Numerous devices collect, process, and/or present information to a human user. When the user needs to comprehend only a small amount of information, simple textual and numeric displays may be adequate. However, when a large amount of information is to be presented to the user, when the information may include more complex relationships that the user needs to comprehend, and when the user needs to fully grasp the presented information and its relationships quickly, then displays which present only text and numbers are inadequate. In these situations graphic displays are desirable because graphics typically enhance a user's ability to quickly appreciate the nature of the information being presented.

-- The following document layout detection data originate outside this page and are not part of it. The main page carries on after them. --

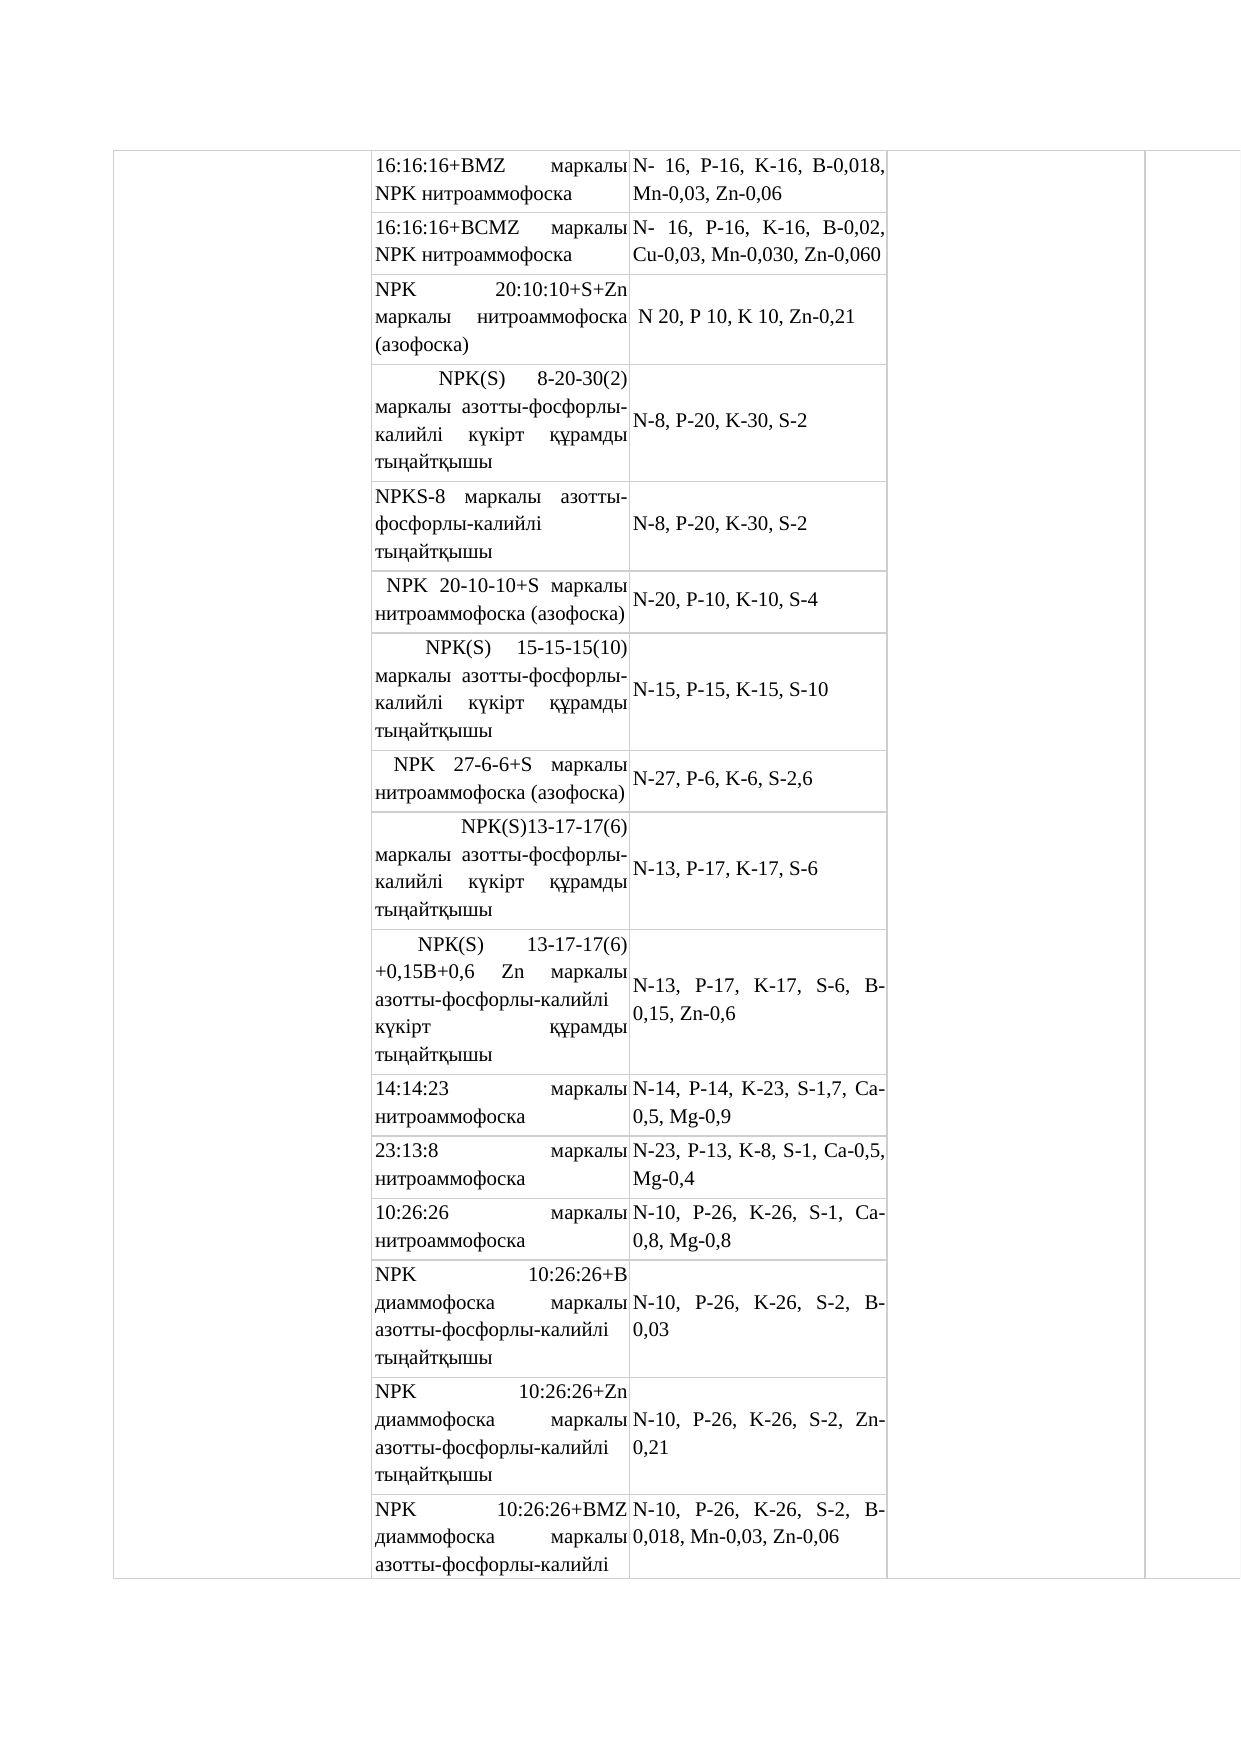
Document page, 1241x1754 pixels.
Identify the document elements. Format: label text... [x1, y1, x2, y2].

table_cell NPK 10:26:26+B диаммофоска маркалы азотты-фосфорлы-калийлі тыңайтқышы [372, 1261, 629, 1377]
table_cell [372, 1495, 629, 1577]
table_cell 23:13:8 маркалы нитроаммофоска [372, 1137, 629, 1197]
table_cell N-23, P-13, K-8, S-1, Ca-0,5, Mg-0,4 [630, 1137, 886, 1197]
table_cell 10:26:26 маркалы нитроаммофоска [372, 1199, 629, 1259]
table_cell NPК(S) 13-17-17(6) +0,15В+0,6 Zn маркалы азотты-фосфорлы-калийлі күкірт құрамды тыңайтқышы [372, 930, 629, 1073]
table_cell N-8, P-20, K-30, S-2 [630, 365, 886, 481]
table_cell N-10, P-26, K-26, S-2, Zn-0,21 [630, 1378, 886, 1494]
table_cell NPK 10:26:26+Zn диаммофоска маркалы азотты-фосфорлы-калийлі тыңайтқышы [372, 1378, 629, 1494]
table_cell N-15, P-15, K-15, S-10 [630, 634, 886, 749]
table_cell NPK 20:10:10+S+Zn маркалы нитроаммофоска (азофоска) [372, 275, 629, 363]
table_cell NPК(S)13-17-17(6) маркалы азотты-фосфорлы-калийлі күкірт құрамды тыңайтқышы [372, 813, 629, 929]
table_cell N-14, P-14, K-23, S-1,7, Ca-0,5, Mg-0,9 [630, 1075, 886, 1135]
table_cell N- 16, P-16, K-16, B-0,018, Mn-0,03, Zn-0,06 [630, 151, 886, 212]
table_cell 16:16:16+BMZ маркалы NPK нитроаммофоска [372, 151, 629, 212]
table_cell N-13, P-17, K-17, S-6 [630, 813, 886, 929]
table_cell N-20, P-10, K-10, S-4 [630, 572, 886, 632]
table_cell NPK 27-6-6+S маркалы нитроаммофоска (азофоска) [372, 751, 629, 811]
table_cell NPК(S) 15-15-15(10) маркалы азотты-фосфорлы-калийлі күкірт құрамды тыңайтқышы [372, 634, 629, 749]
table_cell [630, 1495, 886, 1577]
table_cell 14:14:23 маркалы нитроаммофоска [372, 1075, 629, 1135]
table_cell N- 16, P-16, K-16, B-0,02, Cu-0,03, Mn-0,030, Zn-0,060 [630, 213, 886, 274]
table_cell N 20, P 10, K 10, Zn-0,21 [630, 275, 886, 363]
table_cell NPK 20-10-10+S маркалы нитроаммофоска (азофоска) [372, 572, 629, 632]
table_cell NPKS-8 маркалы азотты-фосфорлы-калийлі тыңайтқышы [372, 482, 629, 570]
table_cell 16:16:16+BСMZ маркалы NPK нитроаммофоска [372, 213, 629, 274]
table_cell N-27, P-6, K-6, S-2,6 [630, 751, 886, 811]
table_cell N-13, P-17, K-17, S-6, В-0,15, Zn-0,6 [630, 930, 886, 1073]
table_cell N-10, P-26, K-26, S-1, Ca-0,8, Mg-0,8 [630, 1199, 886, 1259]
table_cell NPK(S) 8-20-30(2) маркалы азотты-фосфорлы-калийлі күкірт құрамды тыңайтқышы [372, 365, 629, 481]
table_cell N-10, P-26, K-26, S-2, B-0,03 [630, 1261, 886, 1377]
table_cell N-8, P-20, K-30, S-2 [630, 482, 886, 570]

The use of radar display terminals, oscilloscopes and spectrum analyzers are a few examples of situations which depict information graphically.
Current practical displays are limited to the use of only two dimensions for displaying graphic information. Consequently, information characterized by two independent variables is easily accommodated, and even information characterized by three independent variables may be accommodated through the use of projection views determined by trigonometric calculations. However, problems arise when more than three independent variables are required to present information to a user, and the conveyance of information typically suffers.
Unfortunately, certain information presentation situations require the graphic depiction of variations in four or five independent variables. These situations occur, for example, when two independent parameters, such as latitude and longitude, amplitude and frequency, or the like, vary in time and in accordance with another parameter. The other parameter may, for example, describe a particular one of several different sensors or other measuring devices that are used to collect signals describing the two independent parameters.
The information presentation problem becomes more complex when signal or data quality is to be depicted as well. The depiction of signal or data quality is useful to distinguish between an absence of valid data and the presence of valid data which indicate an absence of signal. For example, a user to whom information is being presented may notice that a previously visible graphic object is no longer being displayed. The graphic object's disappearance may be attributed to an absence of the real world phenomenon being measured or to an absence of signals characterizing the real world phenomenon.